Jan 6 (Reuters) - A growing number of emerging market currencies have fallen to record lows against the U.S. dollar, which hit an 18-year peak in December, and several others are approaching them.
Weakness is widespread, incorporating China's yuan, India's rupee, Russia's rouble, Brazil's real and South Africa's rand, yet goes far beyond the higher profile currencies of BRICS nations.
Turkey's long suffering lira is regularly setting news lows, Mexican and Chilean pesos and South Korea's won have slumped, and all-time lows are close for Indonesian Rupiah, Philippine peso and Malaysian ringgit.
Currencies have moved beyond lows previously reached in times of crisis, yet there is little to suggest that investors are overly concerned now.
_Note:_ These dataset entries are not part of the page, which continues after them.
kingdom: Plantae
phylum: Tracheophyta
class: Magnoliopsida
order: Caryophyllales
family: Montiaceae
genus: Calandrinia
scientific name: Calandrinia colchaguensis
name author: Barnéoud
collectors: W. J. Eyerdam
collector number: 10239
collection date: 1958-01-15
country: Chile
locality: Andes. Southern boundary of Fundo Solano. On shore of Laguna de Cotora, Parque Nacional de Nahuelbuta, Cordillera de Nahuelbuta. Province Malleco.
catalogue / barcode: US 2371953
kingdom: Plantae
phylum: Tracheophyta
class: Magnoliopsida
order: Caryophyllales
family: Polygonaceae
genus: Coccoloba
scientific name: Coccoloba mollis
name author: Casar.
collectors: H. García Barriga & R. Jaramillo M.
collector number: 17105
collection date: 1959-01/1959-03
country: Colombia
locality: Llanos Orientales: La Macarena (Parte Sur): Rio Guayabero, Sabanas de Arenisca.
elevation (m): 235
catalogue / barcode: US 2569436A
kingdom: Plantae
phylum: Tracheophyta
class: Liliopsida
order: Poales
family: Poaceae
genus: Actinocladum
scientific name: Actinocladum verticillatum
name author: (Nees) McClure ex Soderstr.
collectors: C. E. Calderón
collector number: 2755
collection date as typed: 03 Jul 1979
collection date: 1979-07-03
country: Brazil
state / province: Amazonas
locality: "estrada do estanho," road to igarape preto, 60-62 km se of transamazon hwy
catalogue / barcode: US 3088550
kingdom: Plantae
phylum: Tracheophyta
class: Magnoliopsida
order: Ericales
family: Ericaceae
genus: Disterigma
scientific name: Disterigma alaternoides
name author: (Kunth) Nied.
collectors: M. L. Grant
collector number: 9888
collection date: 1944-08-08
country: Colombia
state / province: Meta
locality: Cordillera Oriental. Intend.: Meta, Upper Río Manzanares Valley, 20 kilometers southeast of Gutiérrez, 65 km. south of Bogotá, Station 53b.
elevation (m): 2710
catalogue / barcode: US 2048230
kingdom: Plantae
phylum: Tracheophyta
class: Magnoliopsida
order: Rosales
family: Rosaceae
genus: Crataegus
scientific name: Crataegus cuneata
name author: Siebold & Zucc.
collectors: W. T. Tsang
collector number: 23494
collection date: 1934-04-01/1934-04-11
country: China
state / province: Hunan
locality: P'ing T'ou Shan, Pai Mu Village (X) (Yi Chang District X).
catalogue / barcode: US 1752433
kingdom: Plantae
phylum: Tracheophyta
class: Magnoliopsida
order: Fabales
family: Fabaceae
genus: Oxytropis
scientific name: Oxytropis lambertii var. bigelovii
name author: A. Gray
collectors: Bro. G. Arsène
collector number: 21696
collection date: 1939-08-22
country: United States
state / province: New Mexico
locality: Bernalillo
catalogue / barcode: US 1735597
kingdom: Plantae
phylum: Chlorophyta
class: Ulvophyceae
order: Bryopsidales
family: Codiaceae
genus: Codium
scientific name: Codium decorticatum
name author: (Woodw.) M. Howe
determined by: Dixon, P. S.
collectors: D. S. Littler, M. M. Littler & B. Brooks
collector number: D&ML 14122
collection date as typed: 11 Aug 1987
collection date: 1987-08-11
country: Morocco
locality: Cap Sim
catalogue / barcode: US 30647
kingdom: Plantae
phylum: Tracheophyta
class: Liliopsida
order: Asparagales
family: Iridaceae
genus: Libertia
Retreats for equities and crypto currencies are merely froth off the top of huge rises and moves in major currency markets are unfolding sedately.
This may not last if slides for emerging currencies accelerate as they fall further into uncharted waters as liquidity diminishes
Should this spur demand for the safety of the world's reserve currency, the reactive calm of major markets could be shattered with a disorderly adjustment phase and a big rise in volatility.
Unless emerging nations allow FX reserves to fall, which may spur risk aversion anyway, interventions to slow the falls of their currencies will likely boost the dollar against major currencies - in particular the euro.
That is because central banks usually buy back dollars sold versus liquid major currencies in order to maintain the size of reserves.
Dollars are more often purchased versus the euro, but also yen and pound, which has created a vicious circle that has underpinned the world's reserve currency during a 41% gain in value since 2011.